_ЗАДАНИЯ_.
- a) Кто, согласно исходному тексту, приносил глубокой ночью сахарницу с сахаром и горячую воду?
- b) Перепишите из исходного текста без изменений отрывок от слов «Как он дошел» до слов «готовальню славянского освобождения.» включительно.

_ИСХОДНЫЙ ТЕКСТ_.
В нем было что-то детское, беззлобное и простое, и это придавало ему необычайную прелесть и влекло к нему слабых и сильных, отталкивая одних чопорных мещан[571].
Как он дошел до женитьбы, я могу только объяснить сибирской скукой. Он свято сохранил все привычки и обычаи родины, то есть студентской жизни в Москве, — груды табаку лежали на столе вроде приготовленного фуража, зола сигар под бумагами и недопитыми стаканами чая… с утра дым столбом ходил по комнате от целого хора курильщиков, куривших точно взапуски, торопясь, задыхаясь, затягиваясь, словом, так, как курят одни русские и славяне. Много раз наслаждался я удивлением, сопровождавшимся некоторым ужасом и замешательством, хозяйской горничной Гресс, когда она глубокой ночью приносила пятую сахарницу сахару и горячую воду в эту готовальню славянского освобождения.

_ВЫДЕРЖКИ ИЗ МАТЕРИАЛА_.
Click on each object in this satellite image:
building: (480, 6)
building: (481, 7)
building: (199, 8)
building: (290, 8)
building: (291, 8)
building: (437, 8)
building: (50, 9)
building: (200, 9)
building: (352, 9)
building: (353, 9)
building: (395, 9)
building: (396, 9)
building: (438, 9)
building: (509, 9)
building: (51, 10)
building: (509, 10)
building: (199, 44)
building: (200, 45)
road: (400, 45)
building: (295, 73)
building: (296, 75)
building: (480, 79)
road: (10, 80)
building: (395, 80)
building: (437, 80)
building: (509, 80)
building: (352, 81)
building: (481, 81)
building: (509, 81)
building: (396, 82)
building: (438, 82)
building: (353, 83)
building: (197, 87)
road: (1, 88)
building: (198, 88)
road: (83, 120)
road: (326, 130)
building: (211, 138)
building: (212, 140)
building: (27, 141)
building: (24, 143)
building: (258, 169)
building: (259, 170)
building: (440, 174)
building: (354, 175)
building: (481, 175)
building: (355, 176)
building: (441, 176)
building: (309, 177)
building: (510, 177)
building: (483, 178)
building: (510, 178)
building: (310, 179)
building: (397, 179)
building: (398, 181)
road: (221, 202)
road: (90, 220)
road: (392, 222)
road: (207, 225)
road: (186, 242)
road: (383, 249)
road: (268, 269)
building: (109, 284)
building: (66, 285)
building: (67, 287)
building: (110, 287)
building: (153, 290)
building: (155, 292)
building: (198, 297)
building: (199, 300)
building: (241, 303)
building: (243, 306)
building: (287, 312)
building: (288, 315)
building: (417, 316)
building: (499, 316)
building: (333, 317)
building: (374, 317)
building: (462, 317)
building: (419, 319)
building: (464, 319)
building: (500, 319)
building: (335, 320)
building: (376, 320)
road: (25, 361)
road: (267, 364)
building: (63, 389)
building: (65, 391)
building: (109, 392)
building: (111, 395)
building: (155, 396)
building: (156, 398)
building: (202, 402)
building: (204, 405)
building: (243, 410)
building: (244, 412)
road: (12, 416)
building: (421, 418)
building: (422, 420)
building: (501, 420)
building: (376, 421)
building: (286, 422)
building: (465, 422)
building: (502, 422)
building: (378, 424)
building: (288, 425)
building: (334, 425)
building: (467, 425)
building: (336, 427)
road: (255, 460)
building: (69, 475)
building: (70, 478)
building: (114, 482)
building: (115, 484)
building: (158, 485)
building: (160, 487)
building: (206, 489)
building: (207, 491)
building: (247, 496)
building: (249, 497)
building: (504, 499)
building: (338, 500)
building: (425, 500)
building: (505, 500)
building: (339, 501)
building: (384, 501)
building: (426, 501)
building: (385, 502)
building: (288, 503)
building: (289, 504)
--
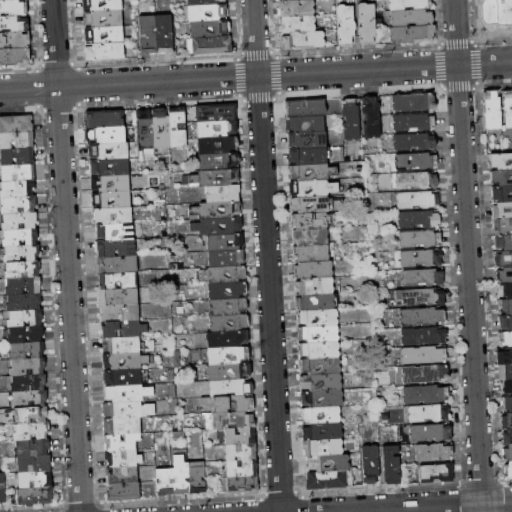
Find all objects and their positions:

_ПОЛНЫЕ РЕШЕНИЯ_.
- a) Хозяйская горничная Гресс.

- b)
Как он дошел до женитьбы, я могу только объяснить сибирской скукой. Он свято сохранил все привычки и обычаи родины, то есть студентской жизни в Москве, — груды табаку лежали на столе вроде приготовленного фуража, зола сигар под бумагами и недопитыми стаканами чая… с утра дым столбом ходил по комнате от целого хора курильщиков, куривших точно взапуски, торопясь, задыхаясь, затягиваясь, словом, так, как курят одни русские и славяне. Много раз наслаждался я удивлением, сопровождавшимся некоторым ужасом и замешательством, хозяйской горничной Гресс, когда она глубокой ночью приносила пятую сахарницу сахару и горячую воду в эту готовальню славянского освобождения.